Activity: Lay out the lines of the entries below as a Markdown table with the columns "No." and "Line," giving each row a number and skipping blank lines. Leave the pictures out of the table.

Stored dataset items:
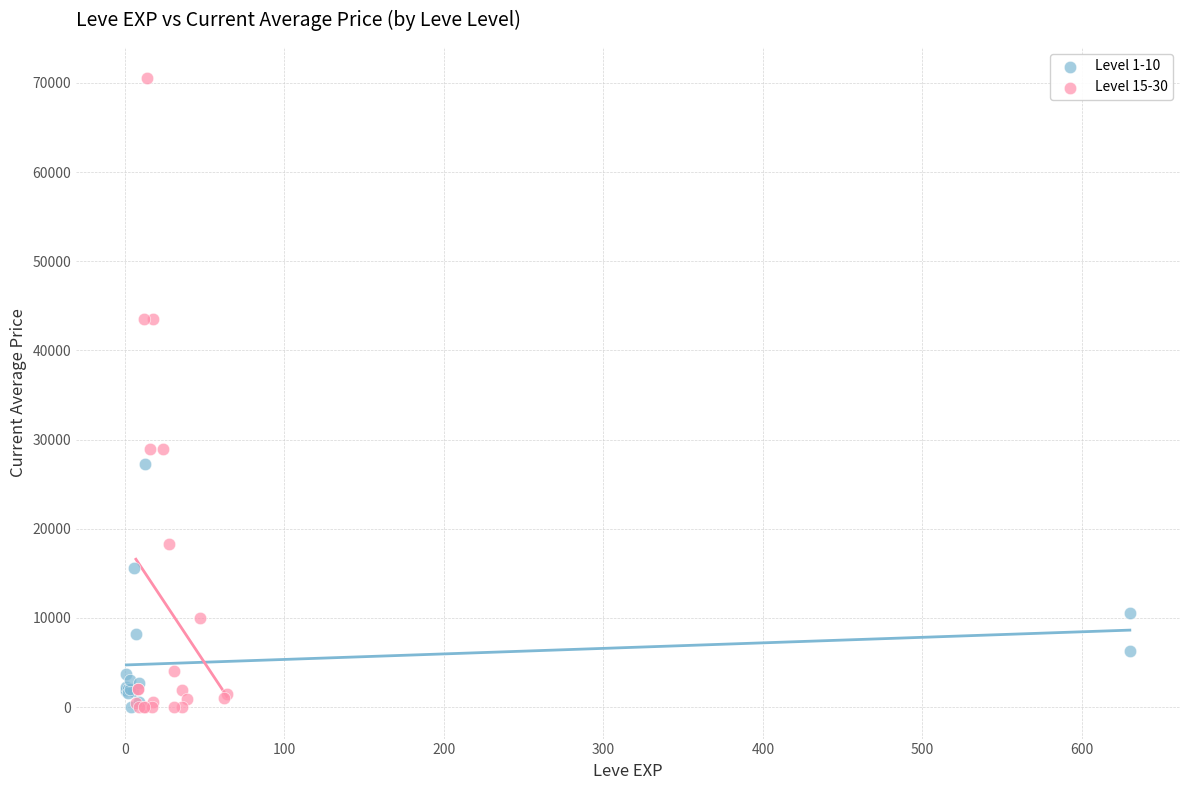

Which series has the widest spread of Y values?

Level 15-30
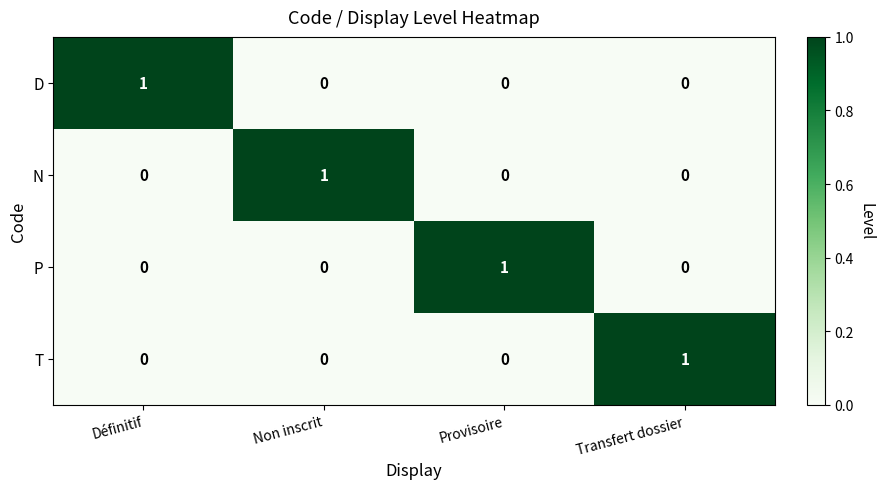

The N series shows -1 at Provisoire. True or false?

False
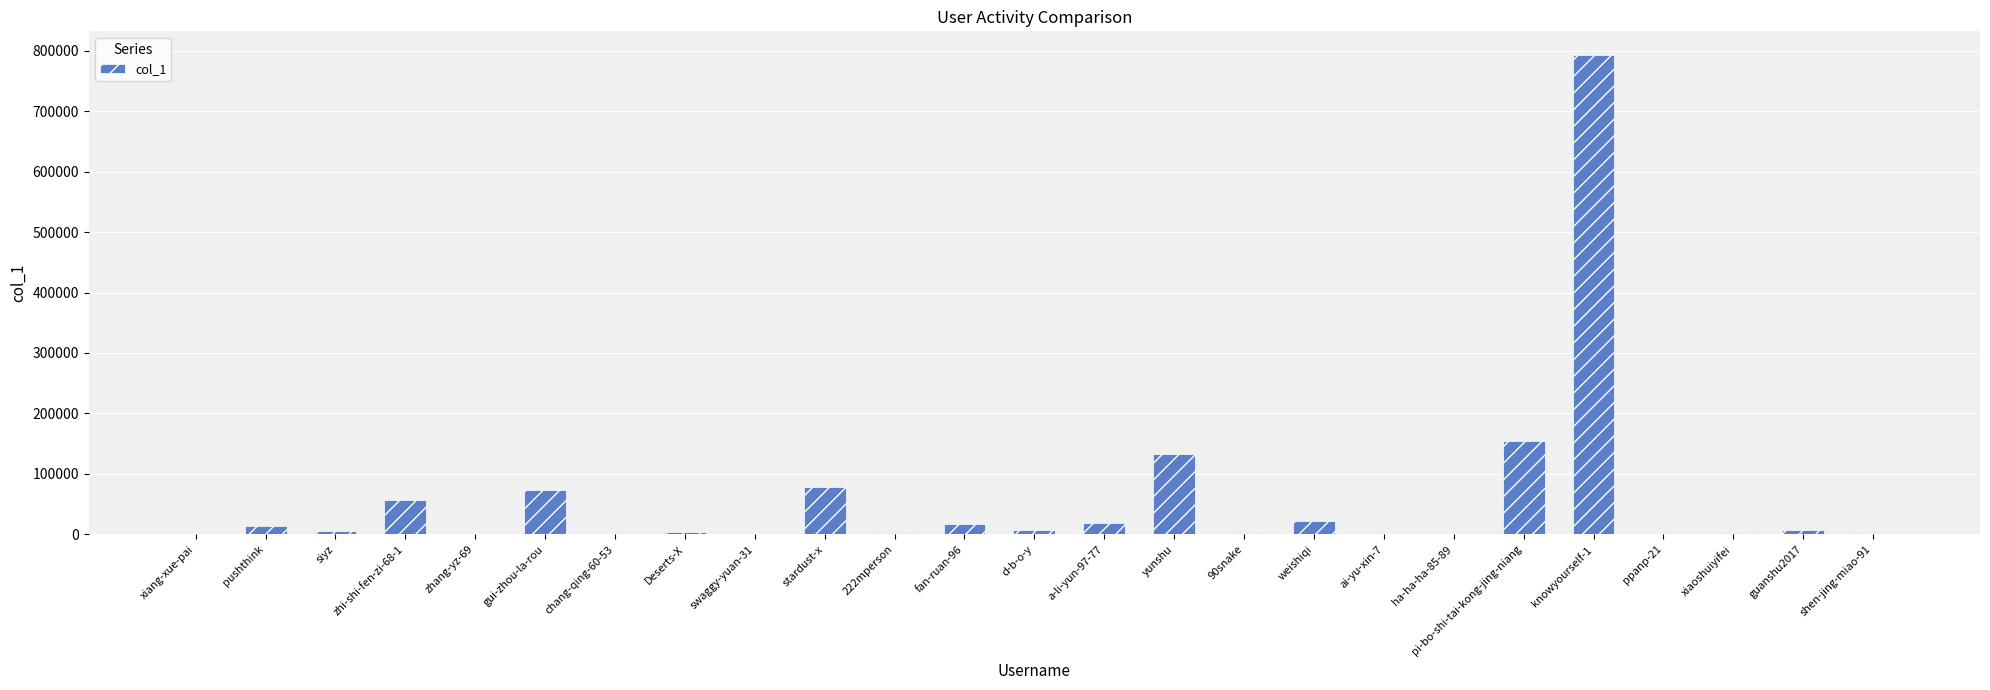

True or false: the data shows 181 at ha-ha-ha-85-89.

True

Response area:
| No. | Line |
|---|---|
| 1 | Which series has the widest spread of Y values? |
| 2 | Level 15-30 |
| 3 | The N series shows -1 at Provisoire. True or false? |
| 4 | False |
| 5 | True or false: the data shows 181 at ha-ha-ha-85-89. |
| 6 | True |